Je rêve du jour où on entendra, de la bouche même de ceux et celles qui vont en mer ou qui transforment, décrire une saveur. Où on saura faire la différence entre les captures de début, de milieu et de fin de saison. Où on se préoccupera davantage des mangeurs d’ici en s’adaptant au marché local. Ce jour-là, on aura réussi à faire parler le Saint-Laurent comme on sait aujourd’hui faire parler la terre.
Et ce jour-là, on aura peut-être enfin compris que, malgré les effondrements de stocks, les moratoires, les erreurs de part et d’autre, nous avons une chance inouïe de pouvoir consommer des espèces sauvages, puisées dans le Saint-Laurent. Une chance qui nous impose de multiples précautions et qui nous oblige à, non pas adapter la pêche à la demande, mais plutôt adapter la demande à la pêche. En fonction des débarquements et des saisons.

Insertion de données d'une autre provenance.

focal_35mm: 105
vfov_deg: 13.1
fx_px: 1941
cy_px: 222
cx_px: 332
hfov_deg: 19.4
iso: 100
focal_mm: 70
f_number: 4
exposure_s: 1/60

Depuis 2010, des homardiers gaspésiens nous permettent de découvrir le pêcheur qui se cache derrière le festin, grâce à un identifiant fixé au crustacé. Pour O’Neil Cloutier, le président du Regroupement des pêcheurs professionnels du sud de la Gaspésie: «Il y a une complicité qui s’établit entre celui qui pêche et celui qui consomme».
Sur la Côte-Nord, les Innus viennent tout juste de lancer leur marque de commerce. Keshken («première vague», en langue innue), assurera l’acheteur de l’authenticité autochtone du produit, des retombées engendrées dans les communautés, de l’application de cahiers des charges régissant la qualité et la traçabilité. Annie Gallant, la responsable de la recherche et du développement de l’Agence Mamu Innu Kaikusseht (AMIK), affirme fièrement que le grand objectif est «d’humaniser le métier de pêcheur».

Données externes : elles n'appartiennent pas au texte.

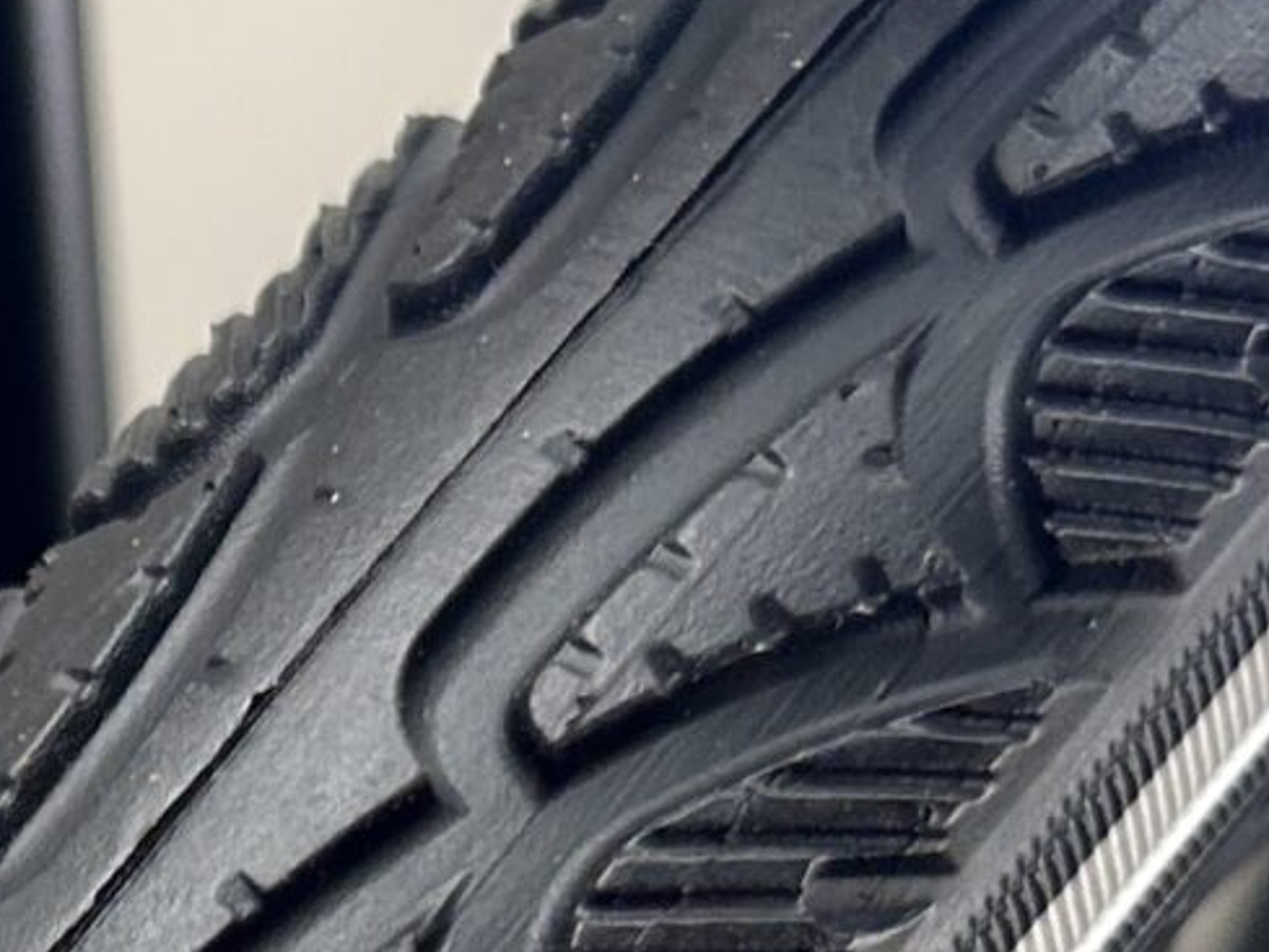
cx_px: -452
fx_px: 4987
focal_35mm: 136
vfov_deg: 10.4
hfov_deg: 13.9
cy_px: 1626
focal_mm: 5.7
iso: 80
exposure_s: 1/100
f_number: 1.5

Alors que le retour du sébaste s’annonce et, peut-être à moyen terme, une reprise prudente de la pêche à la morue, que les stocks de flétan de l’Atlantique et du Groenland (turbot) ont repris du mieux, qu’on apprend petit à petit la différence entre la mactre de Stimpson et celle de l’Atlantique, qu’on découvre algues et huîtres locales, il est temps de se relever les manches pour valoriser, à sa juste mesure, cette immensité marine en manque d’interprètes. Faut-il parler de merroir? De terroir maritime? Il y a des mots à inventer, des fêtes à imaginer, des produits transformés à développer, des espèces à découvrir et surtout, des hommes et des femmes à connaître et à mettre en valeur pour qu’enfin, on s’approprie le Saint-Laurent. Jusque dans sa démesure.